5. En quatrième lieu, si Mme B se prévaut de son état de santé, elle n'invoque la méconnaissance d'aucune disposition législative ou réglementaire. En tout état de cause, la circonstance qu'elle aurait des problèmes de santé ne fait pas obstacle à l'édiction d'une mesure d'éloignement à son encontre. Par suite, ce moyen doit être écarté.

6. En dernier lieu, si Mme B soutient que la décision en litige est entachée d'erreur de droit et d'erreur manifeste d'appréciation, a été édictée en méconnaissance du principe du respect des droits de la défense, et méconnait l'article 3 de la convention européenne de sauvegarde des droits de l'homme et des libertés fondamentales, elle n'assortit ces moyens d'aucune précision permettant d'en apprécier le bien-fondé. Par suite, ces moyens doivent être écartés.

Sur les conclusions aux fins de suspension :

7. Mme B demande à titre subsidiaire que l'exécution de la décision portant obligation de quitter le territoire en litige soit suspendue jusqu'à la date de la lecture en audience publique de la décision de la Cour nationale du droit d'asile ou s'il est statué par ordonnance, jusqu'à la date de la notification de celle-ci. Toutefois, la requérante n'apporte aucun moyen ni aucune précision au soutien de cette demande.

8. Il résulte de tout ce qui précède que Mme B n'est pas fondée à demander l'annulation ou, à tout le moins, la suspension de la décision en litige. Le rejet des conclusions à fin d'annulation entraîne, par voie de conséquence, le rejet des conclusions présentées à fins d'injonction.

D E C I D E :

Article 1er : La requête de Mme B est rejetée.

Article 2 : Le présent jugement sera notifié à Mme A B et au préfet du Puy-de-Dôme.

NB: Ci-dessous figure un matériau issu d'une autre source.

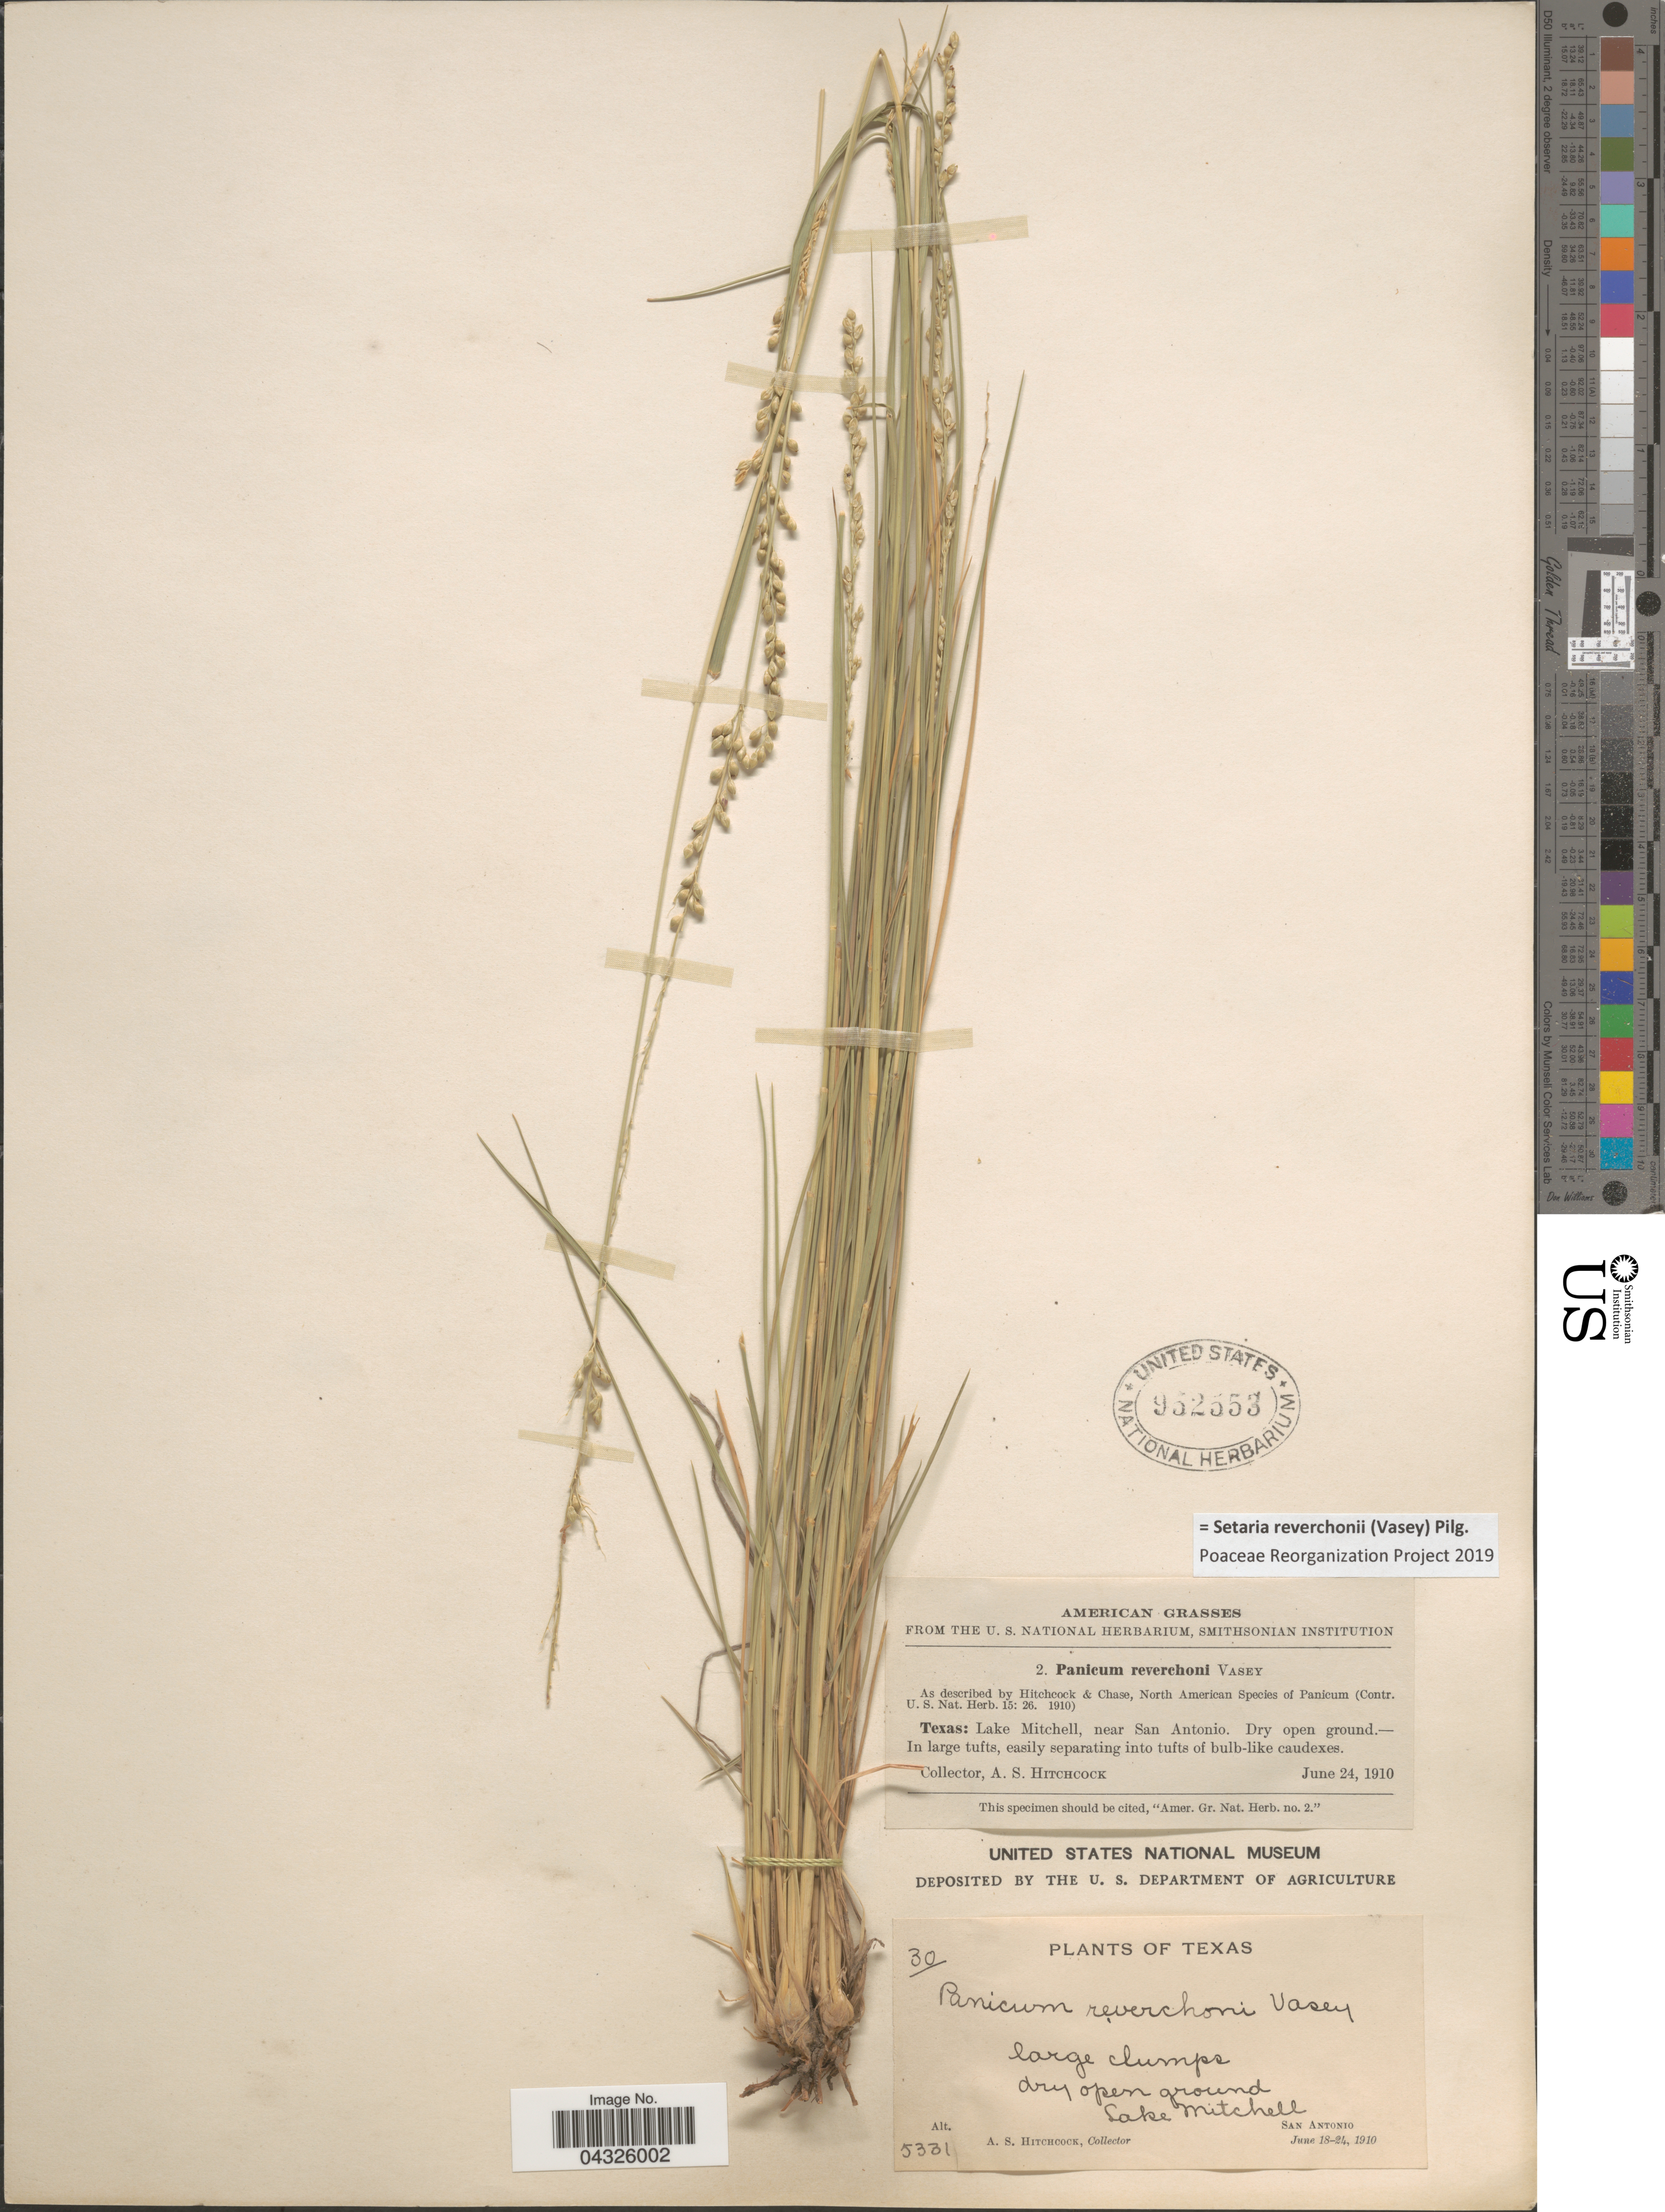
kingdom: Plantae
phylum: Tracheophyta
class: Liliopsida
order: Poales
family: Poaceae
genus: Setaria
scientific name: Setaria reverchonii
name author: (Vasey) Pilg.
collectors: A. S. Hitchcock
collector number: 5331/2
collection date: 1910-06-24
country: United States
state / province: Texas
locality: Lake Mitchell, near San Antonio.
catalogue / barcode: US 952553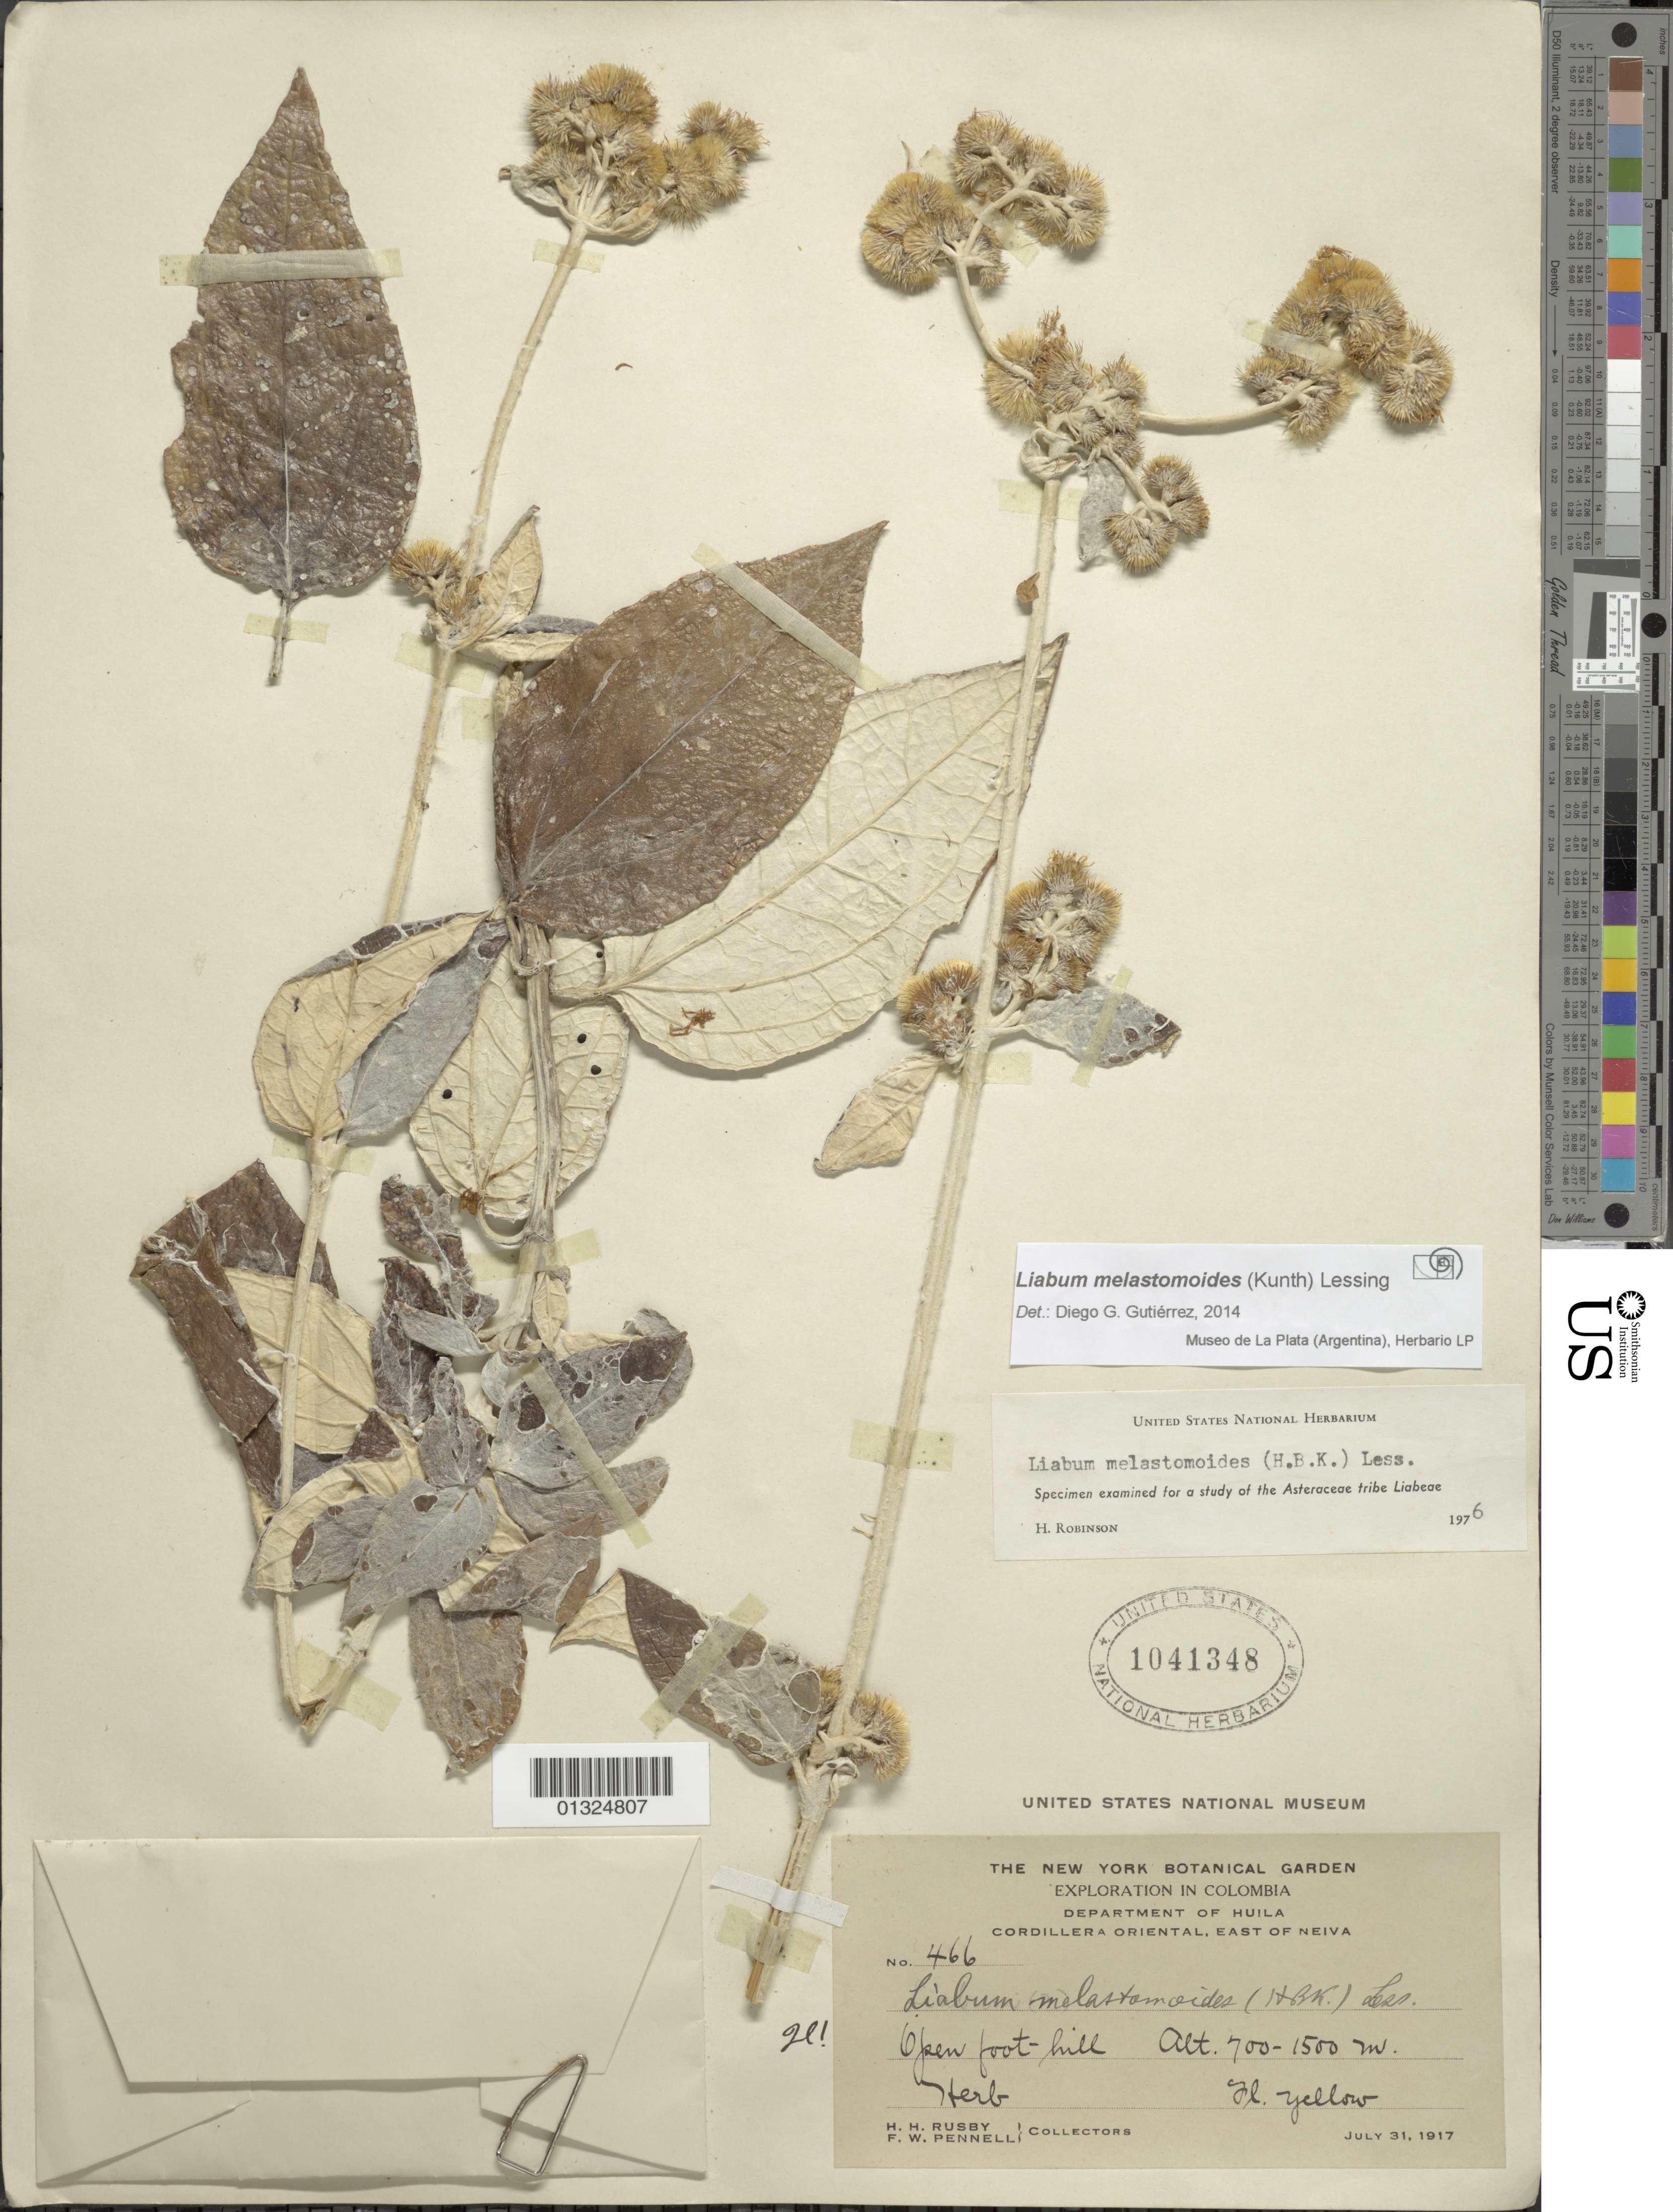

Rendu public par mise à disposition au greffe le 24 mai 2024.

La présidente,

S. CLe greffier,

D. MORELIERE

La République mande et ordonne au préfet du Puy-de-Dôme, en ce qui le concerne ou à tous commissaires de justice à ce requis en ce qui concerne les voies de droit commun, contre les parties privées, de pourvoir à l'exécution de la présente décision.